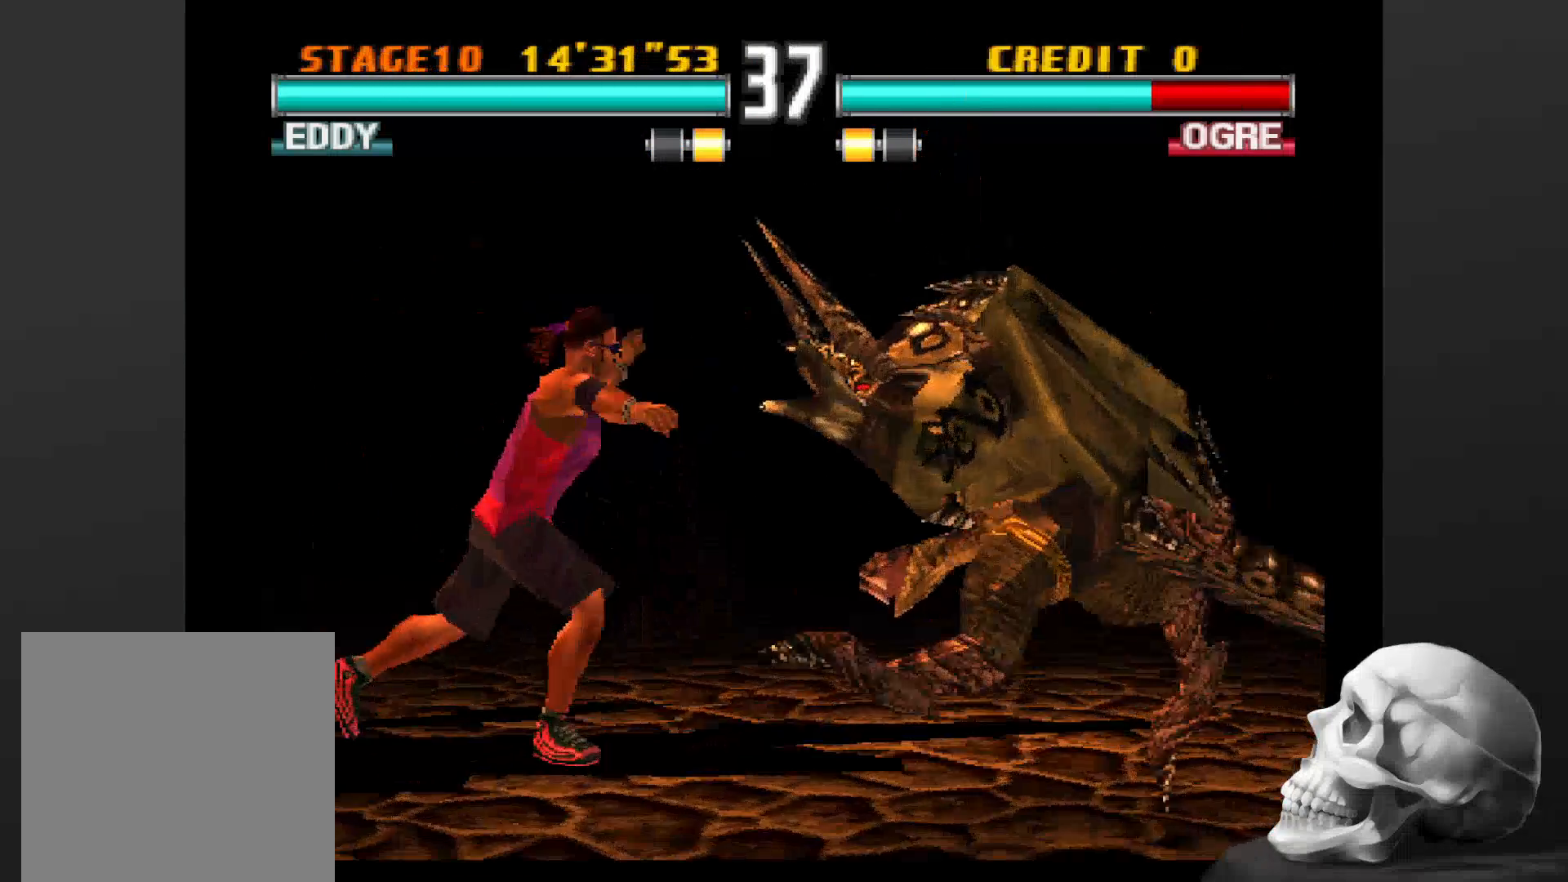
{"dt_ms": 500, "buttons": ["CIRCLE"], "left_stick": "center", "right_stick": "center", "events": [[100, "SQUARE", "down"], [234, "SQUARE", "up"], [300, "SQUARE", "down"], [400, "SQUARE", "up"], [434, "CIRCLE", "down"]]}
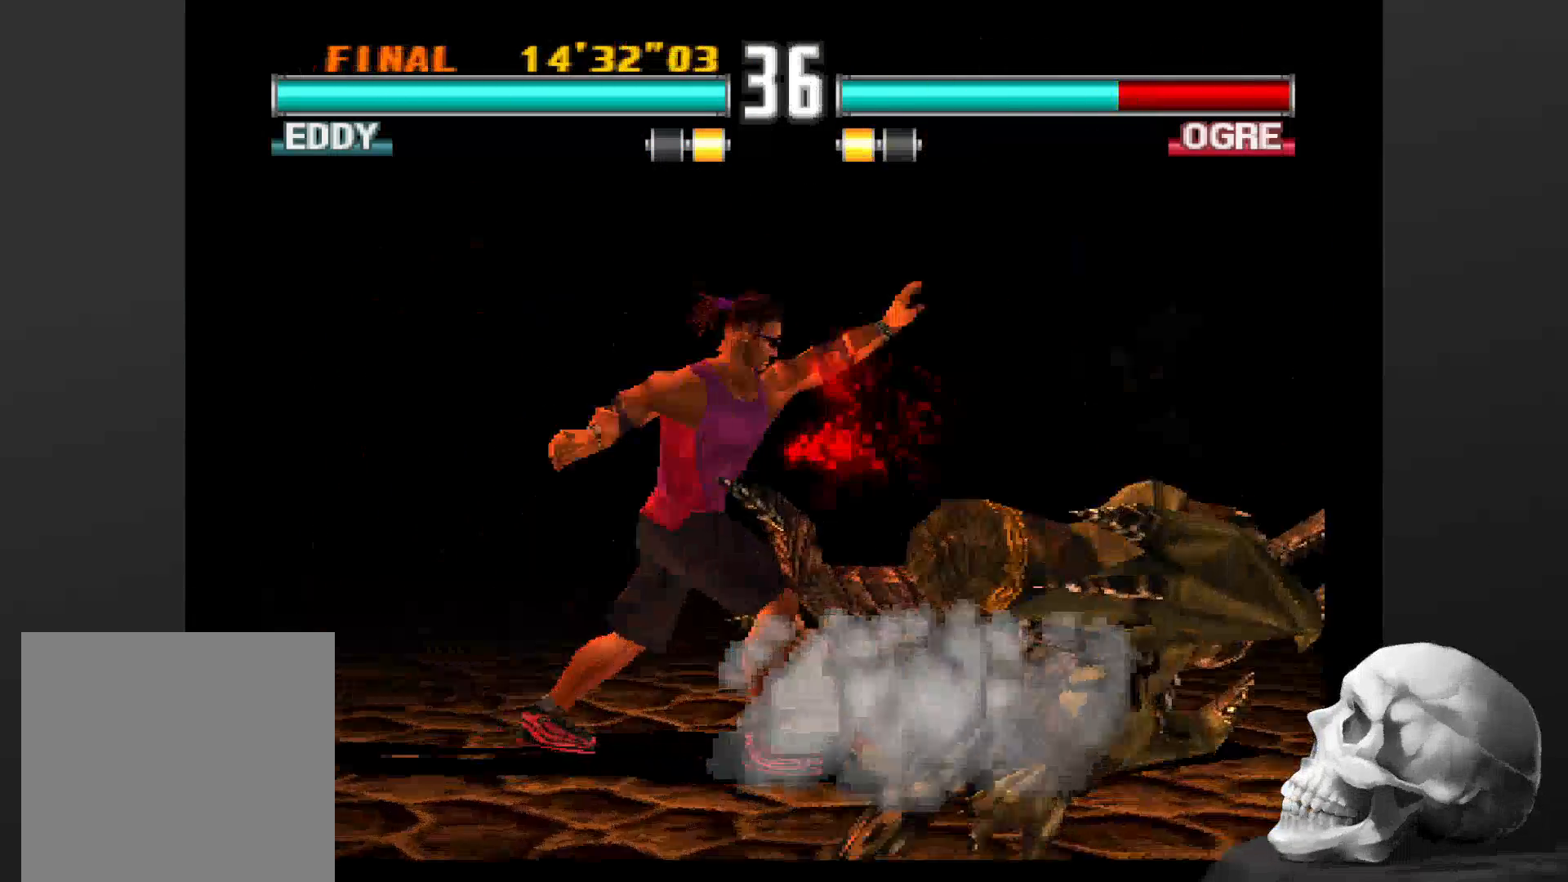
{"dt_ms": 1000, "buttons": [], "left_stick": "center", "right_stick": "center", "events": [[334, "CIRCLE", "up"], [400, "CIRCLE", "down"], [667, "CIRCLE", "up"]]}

____________________

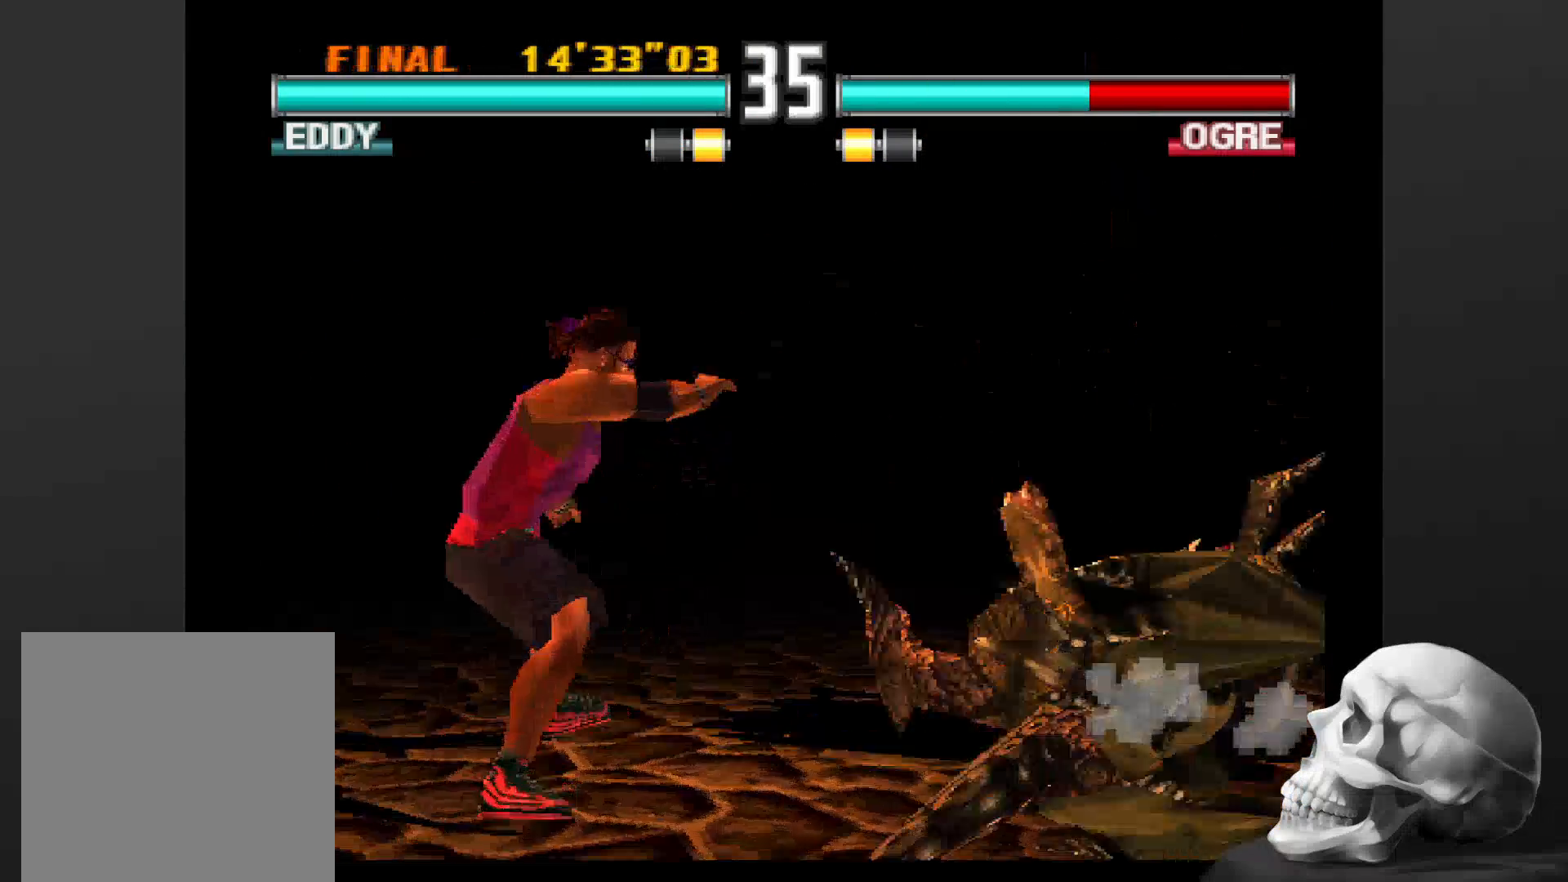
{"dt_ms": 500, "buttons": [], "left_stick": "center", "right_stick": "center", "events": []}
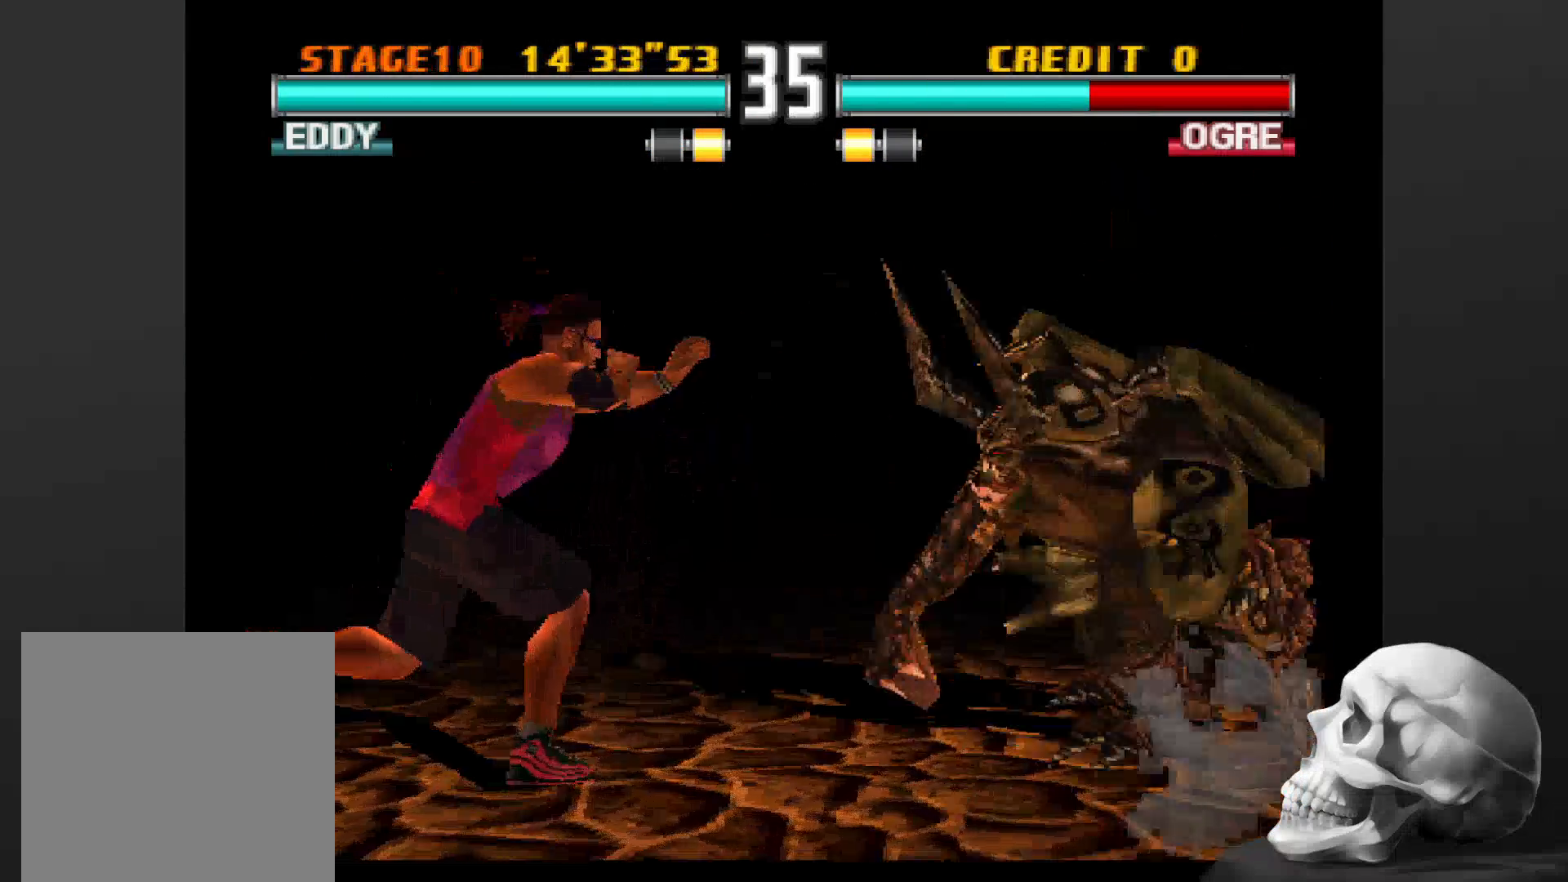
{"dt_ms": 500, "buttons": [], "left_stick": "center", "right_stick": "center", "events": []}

____________________

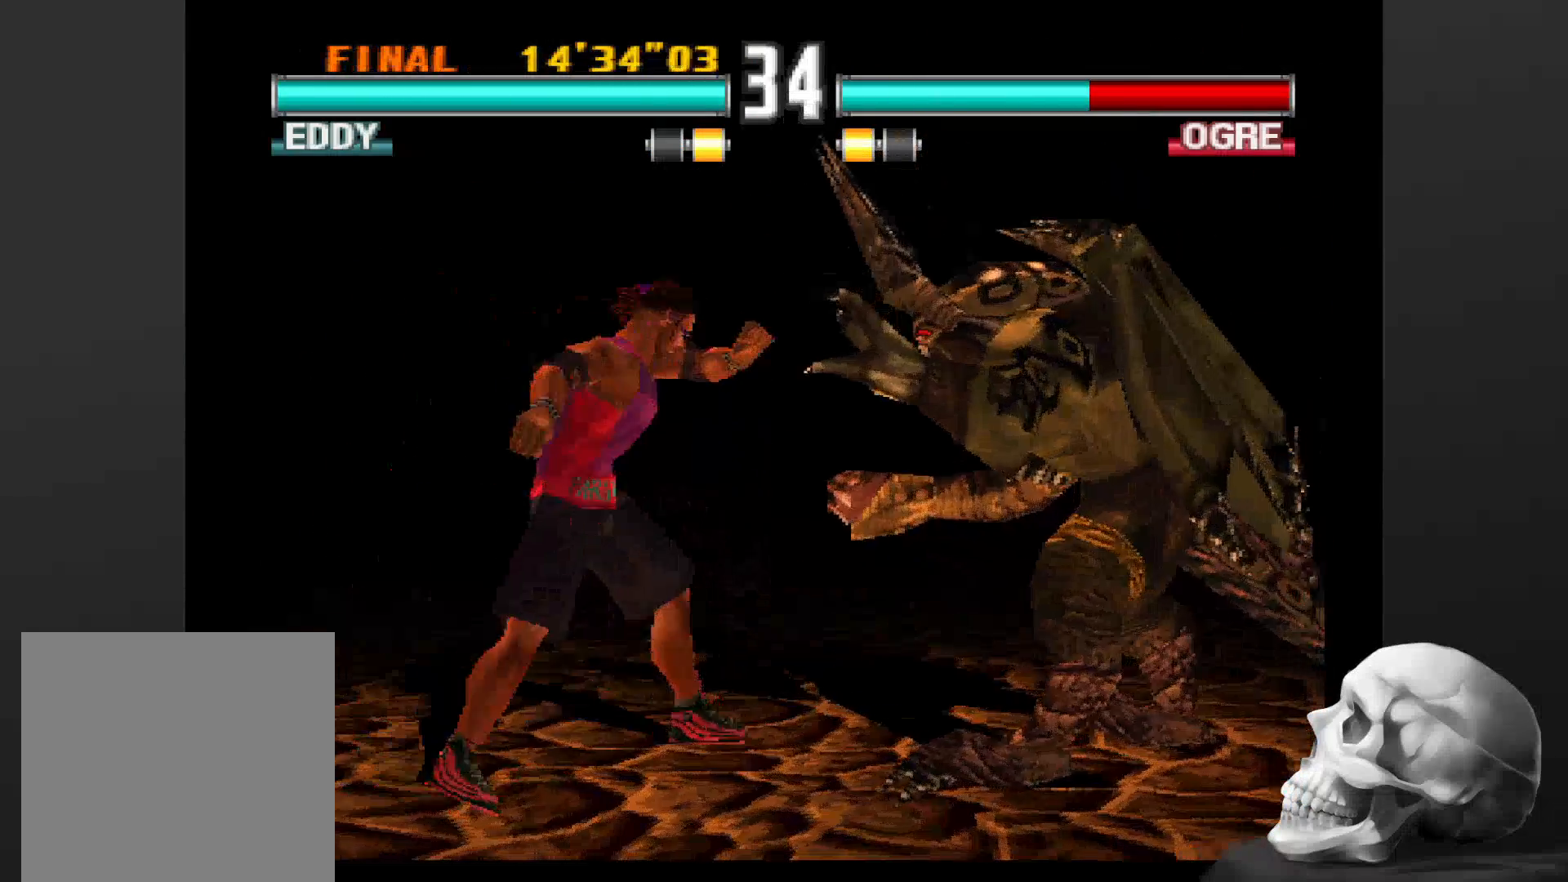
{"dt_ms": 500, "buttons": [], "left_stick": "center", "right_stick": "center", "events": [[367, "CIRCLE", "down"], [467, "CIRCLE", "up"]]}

____________________

• _WHAT TO WORK ON_
What lines in the material mention "down"? Copy every one of them.

• _TASK SOLUTION_
{"dt_ms": 500, "buttons": ["CIRCLE"], "left_stick": "center", "right_stick": "center", "events": [[100, "SQUARE", "down"], [234, "SQUARE", "up"], [300, "SQUARE", "down"], [400, "SQUARE", "up"], [434, "CIRCLE", "down"]]}
{"dt_ms": 1000, "buttons": [], "left_stick": "center", "right_stick": "center", "events": [[334, "CIRCLE", "up"], [400, "CIRCLE", "down"], [667, "CIRCLE", "up"]]}
{"dt_ms": 500, "buttons": [], "left_stick": "center", "right_stick": "center", "events": [[367, "CIRCLE", "down"], [467, "CIRCLE", "up"]]}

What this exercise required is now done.